Keynote HRM at University of Twente in 25 years - Prof. Dr. Tanya Bondarouk
Since 1990 Utwente has been doing research in:
- HRM innovation
- HRM technology (e-HRM)
- Innovating HRM functions
Three decades of HRM research have been focused on the links between HRM strategy/policies/practices and organization performance, through employees' abilities/motivation/
- In publications it’s all about making the most complicated models; but what is the societal relevance?
At this moment in time, we’ve established that:
- HRM practices, once well-designed, are associated with firm performance, incl. financial performance (this is a world-wide finding).
- HRM-for-innovation practices enhance innovations in organisation.
- CEO’s understand the need of sustainable innovative HRM systems.
The challenge now is:
- How to resist the focus on short-term performance?
- How to understand the (societal) relevance of HRM research?
Discussions World Cafe
After the keynotes, we had discussions on four themes; HR analytics, WE-nnovation, Smart HRM and Doing HR Management without HR.
HR analytics
Quote from the website: "Inspired by success stories of organizations generating up to $100 million in savings, while at the same time improving the engagement and productivity of employees, advanced HR analytics is becoming mainstream (McKinsey, 2015) and is increasingly considered to be an indispensable tool for HR (Boston Consulting Group, 2014). However, organizations are struggling to let HR Analytics become an organizational reality, where some even suggest that ‘HR and People Analytics’ represents one of the major capability gaps in today’s HR practice (Deloitte, 2015) and most organizations, even large multinationals, lack a clear vision of the future of HR Analytics within their company."
Interesting fact before the discussion: my group found that only a couple of (big) companies in the Netherlands actually do HR analytics (ABN Amro, Shell, Unilever, KLM?).
Main discussion points in workshop:
Which competences are needed for the HR analytics professional?
- Data analyst
- Business analyst
- Strategic HR
- You probably need a team rather than one person for this
Application
- The ultimate goal is to inform (strategic) business decisions.
- We need statistically sound analysis, but also speed and flexibility.
- We see specific HR analytics teams emerging but also enterprise analytics emerging. Will it be merged or will HR remain a specific function?

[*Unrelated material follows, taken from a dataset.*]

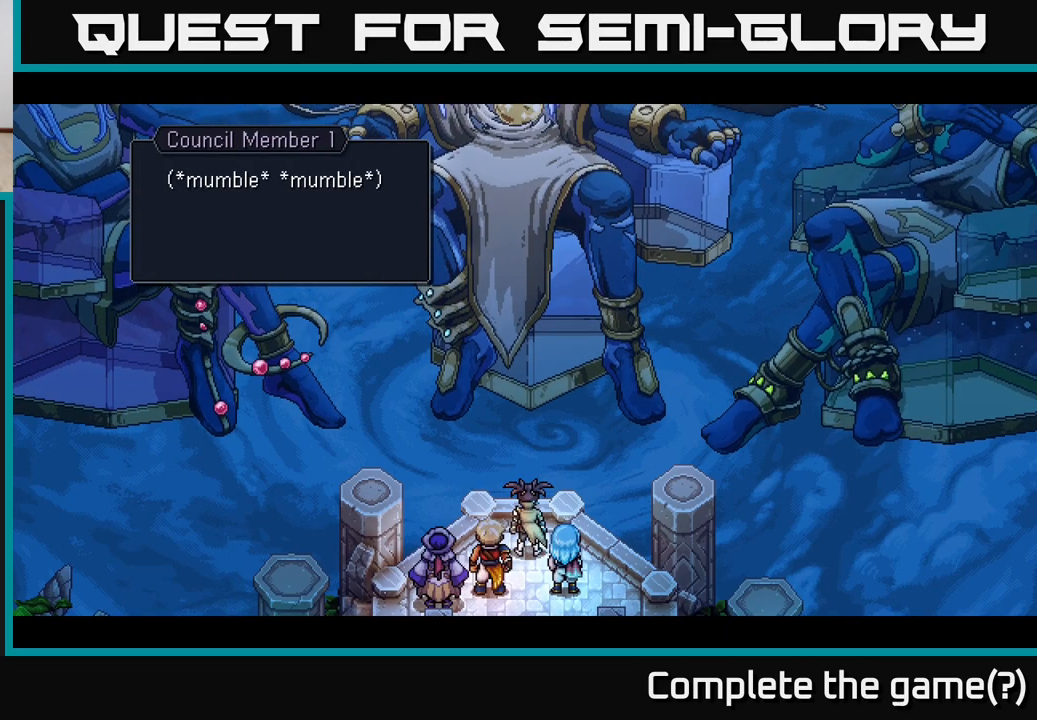
{"buttons": [], "left_stick": "center", "right_stick": "center", "events": []}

What drives acceptance among employees?
- Transparency, clearly communicated goals, etc..
- Can employees benefit, use the outcomes/benefits themselves instead of the higher management?
Technology
- Sensors, collect data (health etc.)
- Use data from outside the company
- How they’re developed?
- Developed by companies?
- Developed by tech firms?
WE-nnovation
Quote from the website: "More than a century ago companies were aiming for productivity and efficiency and had one best way of managing employees. Today, however, the most successful companies have shifted their focus towards innovation. Since 100 percent of all innovations come from people in organizations, at all levels, innovative HRM solutions deserve more attention."
Main discussion points in workshop:
What are the conditions for implementing employee driven innovation?
How can HR work beyond the boundaries of HR?
Smart HRM
The HRM field enters smart businesses with convergence of human, digital and high tech dimensions, and it needs to anticipate its own smart future. The foreseeable HRM future may see traditional HRM tasks to be further digitalized or even… robotized.
Main discussion points in workshop:
Digitisation
- As more is automated, what is a job in the future?
- Will we have less jobs?
- Rather than selecting someone for a job; someone manages the value creation process (a-z).
HR Analytics
- The term is a paradox?
- HR people like people not data/analytics
Doing HR management without HR?
Quote from the conference’s website: "Research suggests that traditional HRM activities are gradually moving away from HR advisors and HR managers: HRM responsibilities are devolved to line managers and supervisors, shared service centers anticipate to transition into transformational HRM service provision and organizations are planning to further digitize HRM services in the cloud or by installing mobile apps."